++++ Seçilen Metin ++++
"İçtihat Metni"
...
MAHKEMESİ : ... Bölge Adliye Mahkemesi 28. Hukuk Dairesi
SAYISI : 2021/1133 E., 2022/1759 K.
KARAR : Esastan ret
İLK DERECE MAHKEMESİ : ... 2. Aile Mahkemesi
SAYISI : 2019/62 E., 2021/67 K.
Taraflar arasındaki boşanma davasından dolayı yapılan yargılama sonunda İlk Derece Mahkemesince davanın reddine karar verilmiştir.
Kararın davacı kadın vekili tarafından istinaf edilmesi üzerine, Bölge Adliye Mahkemesince başvurunun esastan reddine karar verilmiştir.
Bölge Adliye Mahkemesi kararı davacı kadın vekili tarafından temyiz edilmekle; kesinlik, süre, temyiz şartı ve diğer usul eksiklikleri yönünden yapılan ön inceleme sonucunda, temyiz dilekçesinin kabulüne karar verildikten ve Tetkik Hâkimi tarafından hazırlanan rapor dinlendikten sonra dosyadaki belgeler incelenip gereği düşünüldü:
I. DAVA
Davacı kadın dava dilekçesinde özetle; davalı erkeğin müvekkiline fiziksel şiddet uyguladığını, darp raporları, ceza davaları, uzaklaştırma kararlarının olduğunu, davalının kendisine küfür ve hakaret ettiğini, sorumsuz olduğunu, şiddet nedeniyle kulak zarına zarar verdiğini, müvekkiline ve ailesine iftira attığını, iddia ederek evlilik birlikteliğinin temelinden sarsılması nedeni ile tarafların boşanmalarına, ortak çocukların velâyetinin davacı anneye verilmesine, kadın yararına aylık 1.500,00 TL tedbir ve yoksulluk nafakasına, çocuklar yararına aylık ayrı ayrı 1.000,00 TL tedbir ve iştirak nafakasına davacı kadın yararına 100.000,00 TL maddî, 100.000,00 TL manevî tazminata karar verilmesini dava ve talep etmiştir.
++++
Seçilen metinden, "Taraflar arasındaki boşanma" ifadesiyle başlayıp "esastan reddine karar verilmiştir." ifadesiyle biten bölümü hiçbir değişiklik yapmadan çıkarınız. Bu çalışmada kayıtlara başvurmak gerekmemektedir.
++++ Kayıtlar ++++
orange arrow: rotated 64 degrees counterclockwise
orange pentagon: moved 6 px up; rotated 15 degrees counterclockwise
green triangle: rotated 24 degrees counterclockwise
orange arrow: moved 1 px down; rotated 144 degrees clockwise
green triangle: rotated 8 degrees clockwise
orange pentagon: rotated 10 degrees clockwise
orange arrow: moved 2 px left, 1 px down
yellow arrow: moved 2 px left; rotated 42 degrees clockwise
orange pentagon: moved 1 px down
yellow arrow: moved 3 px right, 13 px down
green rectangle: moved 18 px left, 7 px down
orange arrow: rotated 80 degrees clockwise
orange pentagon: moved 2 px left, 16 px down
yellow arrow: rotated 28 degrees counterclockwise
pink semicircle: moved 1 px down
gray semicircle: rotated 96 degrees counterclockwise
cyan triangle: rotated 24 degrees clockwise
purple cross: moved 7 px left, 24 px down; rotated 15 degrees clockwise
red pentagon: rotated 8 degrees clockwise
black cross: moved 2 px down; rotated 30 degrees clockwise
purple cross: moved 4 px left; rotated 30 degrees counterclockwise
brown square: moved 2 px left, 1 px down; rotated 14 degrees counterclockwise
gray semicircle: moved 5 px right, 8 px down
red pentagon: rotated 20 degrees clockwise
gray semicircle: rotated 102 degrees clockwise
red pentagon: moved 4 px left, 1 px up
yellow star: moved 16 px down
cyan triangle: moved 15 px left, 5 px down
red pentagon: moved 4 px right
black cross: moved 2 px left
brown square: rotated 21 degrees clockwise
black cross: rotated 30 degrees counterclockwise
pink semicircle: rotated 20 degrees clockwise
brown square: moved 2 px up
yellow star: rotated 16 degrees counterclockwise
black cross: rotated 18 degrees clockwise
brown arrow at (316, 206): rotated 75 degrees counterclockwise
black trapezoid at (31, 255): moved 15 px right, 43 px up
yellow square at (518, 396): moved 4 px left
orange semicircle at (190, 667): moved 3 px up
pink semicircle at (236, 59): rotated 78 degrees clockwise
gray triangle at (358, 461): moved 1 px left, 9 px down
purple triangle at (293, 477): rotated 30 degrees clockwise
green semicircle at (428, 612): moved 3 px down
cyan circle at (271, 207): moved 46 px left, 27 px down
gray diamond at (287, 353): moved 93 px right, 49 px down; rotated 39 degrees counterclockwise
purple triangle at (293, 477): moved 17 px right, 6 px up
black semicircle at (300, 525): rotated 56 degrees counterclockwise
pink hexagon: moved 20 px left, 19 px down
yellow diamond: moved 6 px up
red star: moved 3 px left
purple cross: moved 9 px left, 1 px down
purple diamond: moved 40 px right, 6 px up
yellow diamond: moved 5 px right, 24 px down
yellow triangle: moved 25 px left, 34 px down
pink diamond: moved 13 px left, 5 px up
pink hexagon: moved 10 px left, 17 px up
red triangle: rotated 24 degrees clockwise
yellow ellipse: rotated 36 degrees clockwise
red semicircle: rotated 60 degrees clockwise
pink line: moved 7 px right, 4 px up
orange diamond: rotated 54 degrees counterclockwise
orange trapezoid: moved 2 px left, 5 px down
++++
Doğru Yanıt:
Taraflar arasındaki boşanma davasından dolayı yapılan yargılama sonunda İlk Derece Mahkemesince davanın reddine karar verilmiştir.
Kararın davacı kadın vekili tarafından istinaf edilmesi üzerine, Bölge Adliye Mahkemesince başvurunun esastan reddine karar verilmiştir.